-- Passage provided follows --

Three Democratic House members have filed bills to reinstate funding for low income nursing care recipients and providers as well as money for prescription drugs.
Over the summer, Governor Eric Greitens vetoed a bill that finances the nursing care for 8,000 low income seniors by pulling excess money from other state departments. He said the move was unconstitutional and a “last-minute budget gimmick”.
Greitens, in his original budget proposal for the current fiscal year, cut costs by raising the bar to qualify for the nursing care, which removed 20,000 people from its rolls.
House Democrat Deb Lavender of Kirkwood has filed a measure similar to what Greitens vetoed, while addressing concerns over the constitutionality of the provision.
Republicans in the House led by the chamber’s Budget Committee Chairman, Scott Fitzpatrick of Shell Knob, claimed that sweeping excess funds from other departments would be illegal because there was no mechanism to do so.
Lavender’s bill, in and of itself, provides the means for the transaction to take place. Lavender says the money will come from the state agencies that oversee the nursing care and prescription drug programs.
“The majority of the money is coming out of the Department of Health and Senior Services and the Department of (Mental) Health,” said Lavender. “And these are fund balances that have, as an average, about a $5 million resting balance.”
The measures put forth by the three Democrats not only restore the nursing care funding Greitens vetoed, but they also reinstate cuts made to prescription drugs for low income people.
The state contribution to the Medicaid prescription program known as MORx in Missouri was reduced by $12 million in order to help balance the state’s budget this year.
In addition to Lavender’s bill, Democrat Peter Meredith of St. Louis has proposed to slice in half a 2% deduction businesses get when they pay in sales taxes they’ve collected on time. He says the money is better used for the prescription drug and nursing care, rather than on tax breaks which largely go to national big box stores.
“The last thing we want to do is give up another $115 million to businesses that, frankly, most of which goes to WalMart and Home Depot, and a couple of very large out of state businesses that have the large, large tax bills coming due,” said Meredith. “They don’t need the benefit on the backs of our seniors and our school systems, and all of these other places that we’re having to cut.”

-- Passage provided concluded --

> [Exercise instructions]: For each statement about the article on Missouri nursing care funding, answer yes or no and quote the words that decide it: (a) Governor Greitens vetoed a bill funding nursing care for 8,000 low income seniors. (b) Deb Lavender represents St. Louis. (c) The state contribution to MORx was reduced by $5 million. The records have no connection to the article on Missouri nursing care funding.

-- Extracted material follows --

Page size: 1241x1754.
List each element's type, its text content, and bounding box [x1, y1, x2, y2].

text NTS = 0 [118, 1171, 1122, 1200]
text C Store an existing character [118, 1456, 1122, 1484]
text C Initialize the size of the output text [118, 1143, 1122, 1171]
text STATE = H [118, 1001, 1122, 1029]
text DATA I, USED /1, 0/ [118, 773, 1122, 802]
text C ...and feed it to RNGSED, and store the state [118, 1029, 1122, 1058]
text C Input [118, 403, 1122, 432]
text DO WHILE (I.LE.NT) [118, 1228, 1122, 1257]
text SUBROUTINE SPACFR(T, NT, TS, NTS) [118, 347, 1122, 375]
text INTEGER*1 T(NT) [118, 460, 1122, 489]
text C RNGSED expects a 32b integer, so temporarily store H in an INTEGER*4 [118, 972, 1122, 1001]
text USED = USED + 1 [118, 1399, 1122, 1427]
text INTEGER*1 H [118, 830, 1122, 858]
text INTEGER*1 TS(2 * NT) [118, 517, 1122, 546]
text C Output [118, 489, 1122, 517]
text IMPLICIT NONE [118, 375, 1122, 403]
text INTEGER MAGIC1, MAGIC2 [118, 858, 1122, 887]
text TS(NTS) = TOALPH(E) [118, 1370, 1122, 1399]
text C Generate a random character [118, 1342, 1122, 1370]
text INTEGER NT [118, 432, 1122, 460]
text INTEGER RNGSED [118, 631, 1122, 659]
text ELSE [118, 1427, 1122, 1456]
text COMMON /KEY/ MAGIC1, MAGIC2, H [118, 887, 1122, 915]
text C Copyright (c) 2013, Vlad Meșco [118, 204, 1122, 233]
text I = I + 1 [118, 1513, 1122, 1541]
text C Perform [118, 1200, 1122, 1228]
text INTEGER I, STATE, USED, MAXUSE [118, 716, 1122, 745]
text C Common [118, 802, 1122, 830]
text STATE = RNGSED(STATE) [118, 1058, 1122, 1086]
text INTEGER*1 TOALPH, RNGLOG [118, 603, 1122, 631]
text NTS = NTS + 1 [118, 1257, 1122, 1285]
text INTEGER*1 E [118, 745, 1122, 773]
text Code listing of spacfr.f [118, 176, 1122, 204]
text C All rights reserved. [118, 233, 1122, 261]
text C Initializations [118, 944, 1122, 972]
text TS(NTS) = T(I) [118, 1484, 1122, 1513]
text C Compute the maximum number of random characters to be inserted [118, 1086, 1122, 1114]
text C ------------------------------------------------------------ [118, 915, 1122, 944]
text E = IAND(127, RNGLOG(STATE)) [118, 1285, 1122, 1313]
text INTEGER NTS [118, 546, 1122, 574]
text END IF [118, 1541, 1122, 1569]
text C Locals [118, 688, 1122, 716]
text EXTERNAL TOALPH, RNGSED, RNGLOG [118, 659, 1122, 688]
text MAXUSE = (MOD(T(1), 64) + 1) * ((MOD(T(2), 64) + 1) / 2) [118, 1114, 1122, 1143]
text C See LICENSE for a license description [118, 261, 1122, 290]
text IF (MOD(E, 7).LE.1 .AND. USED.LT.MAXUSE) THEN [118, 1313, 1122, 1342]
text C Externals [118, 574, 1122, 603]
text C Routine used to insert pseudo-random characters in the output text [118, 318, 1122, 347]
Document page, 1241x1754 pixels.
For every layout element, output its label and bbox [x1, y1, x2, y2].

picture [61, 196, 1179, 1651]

-- Extracted material concluded --

> [Exercise response]:
(a) Yes: "Governor Eric Greitens vetoed a bill that finances the nursing care for 8,000 low income seniors"
(b) No: "House Democrat Deb Lavender of Kirkwood"
(c) No: "was reduced by $12 million"